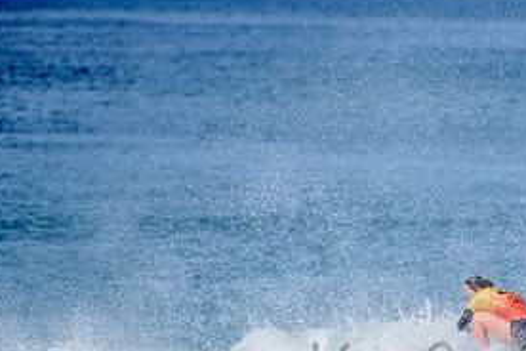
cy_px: 356
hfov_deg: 2.0
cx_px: 509
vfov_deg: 1.3
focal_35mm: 1050
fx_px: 15340
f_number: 6.3
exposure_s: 1/2500
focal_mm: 500
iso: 250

**What the task asks:**
Would you repeat the entries exactly, but with no pictures?

**Answer to this task:**
cy_px: 356
hfov_deg: 2.0
cx_px: 509
vfov_deg: 1.3
focal_35mm: 1050
fx_px: 15340
f_number: 6.3
exposure_s: 1/2500
focal_mm: 500
iso: 250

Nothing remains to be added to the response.